A heartbreaking scene from The Elephant Man shows Doctor Frederick Treves displaying the misshapen Joseph Merrick before his medical colleagues, outlining in detail every ghastly bulge of bone and warp of flesh. Only later does Treves come to understand that Merrick is a man of sensitivity and not a lab specimen, and that the manner in which he had put him on display was cruel. It brings to mind something my brother once said - though I'm afraid I can only remember five words of it, and I forget completely the context and story they were attached to. They are good words, and can be attached to many stories, and those who want to be gracious will often find them useful. They are, "Let him have his dignity."

Pastor's Page: March 24, 2009

Graciousness 1: Putting A Stranger At Ease

A friend suggested that I write a few words about graciousness, and I will try to oblige. It happens to be one of my favorite virtues. When I see someone practicing it I feel like Salieri listening to the music of Mozart, because I think, "Oh, that's good, very good - I wish I could do that!" Lord willing, I'll spend the next few weeks outlining some features of gracious behavior.

One thing that gracious people do is put guests and strangers at ease. Jerks of course do the opposite - they make them uncomfortable. In The Voyage of the Dawn Treader C. S. Lewis writes that the bully Eustace Scrubb was glad to hear that his cousins were coming, because "he knew that there are dozens of ways to give people a bad time if you are in your own home and they are only visitors." This is true. When you are on your own turf - home, school, church, basketball court - you get to set all the terms and guests can't do anything about it, which makes it easy to be mean to them. Like at the University of Iowa stadium, where school officials painted everything in the visitors' locker room - walls, carpet, shower stalls, urinals, everything - an unmanly hue of pink just to annoy visiting teams.

But ungracious people find that they do not need to be actively hostile when simple negligence will do the job. Some churches are masters of this. I like to tell the story of the time I visited a church in North Dakota 25 years ago. I arrived early, went to Sunday School and the worship service, stayed afterwards, and literally not one person said hello to me. Shortly before I left, a man greeted me and we spoke briefly - and it turned out to be a first-time visitor like myself! So I never went back. By contrast, I recall the thoughtful practice of a gracious pastor I knew in college. He said that at church events he always went to the bulletin board to see if anyone was hanging out there. He explained that when new people couldn't find anyone to talk to, they tended to go read notices and missionary letters on the bulletin board because it was so awkward to stand around doing nothing when everyone else was talking to people they already knew.

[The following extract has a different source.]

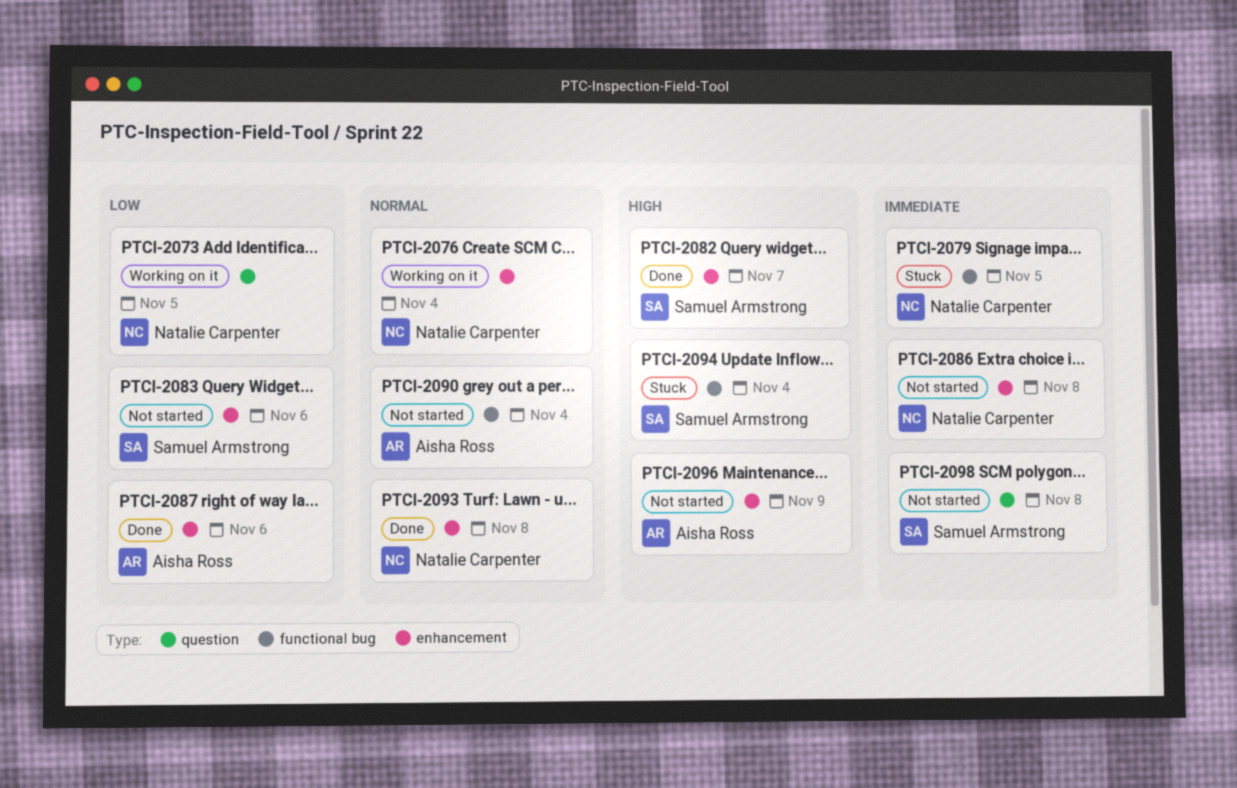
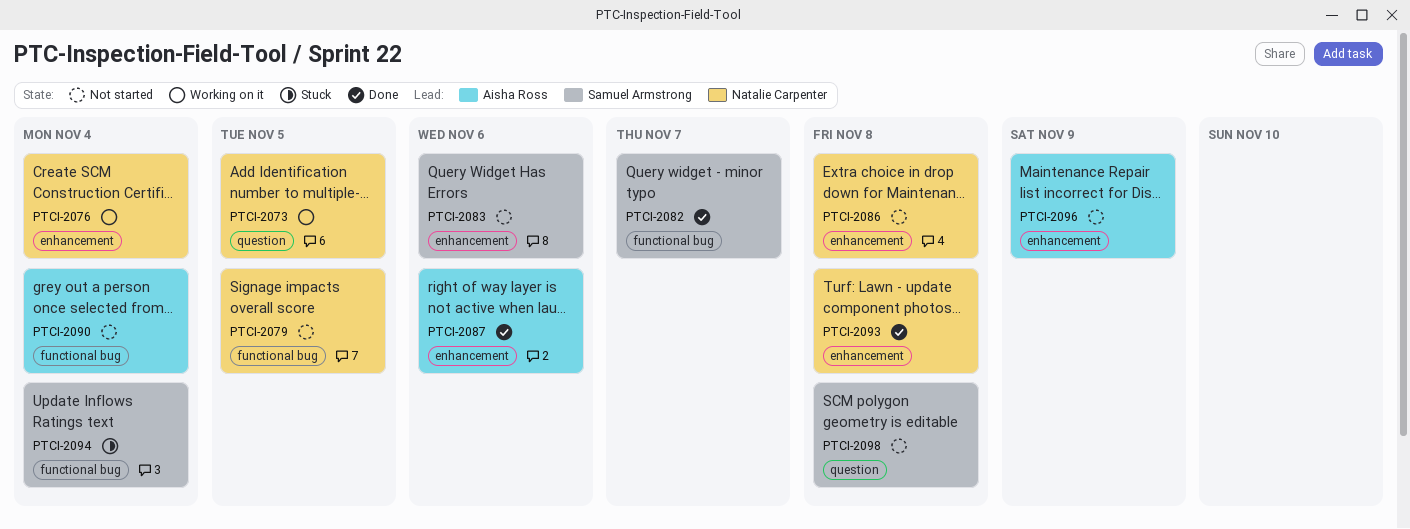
PTCI-2079, status: Stuck -> Not started
PTCI-2082, label: enhancement -> functional bug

A new friend helped me like that once. Shortly before my wedding I was taken out to dinner by friends of my wife who had all known each other for years. At the restaurant they spoke, at length, and exclusively to each other, about friends of theirs from high school. I sat silently of course with nothing to contribute. But when Clark Hawley arrived he started talking to me and deliberately turned the conversation toward mutual interests. (Afterward he mentioned how displeased he was that his friends would invite me to dinner and do nothing but talk about people I had never heard of!) Clark's technique was flawless, and I have tried to imitate it and teach it to my sons. A gracious man at dinner tailors his conversation to include everyone - especially the guest who lacks the common experience of old friends.

In The Last Battle C. S. Lewis illustrates the graciousness of Jewel the Unicorn by the way the kind creature treats Puzzle, a slow-witted donkey: "Jewel, being a Unicorn and therefore one of the noblest and most delicate of beasts, had been very kind to [Puzzle], talking to him about things of the sort they could both understand like grass and sugar and the care of one's hoofs."

God grant us all that graciousness of spirit that welcomes the stranger, seeks common ground with him, and does everything possible to put him at ease.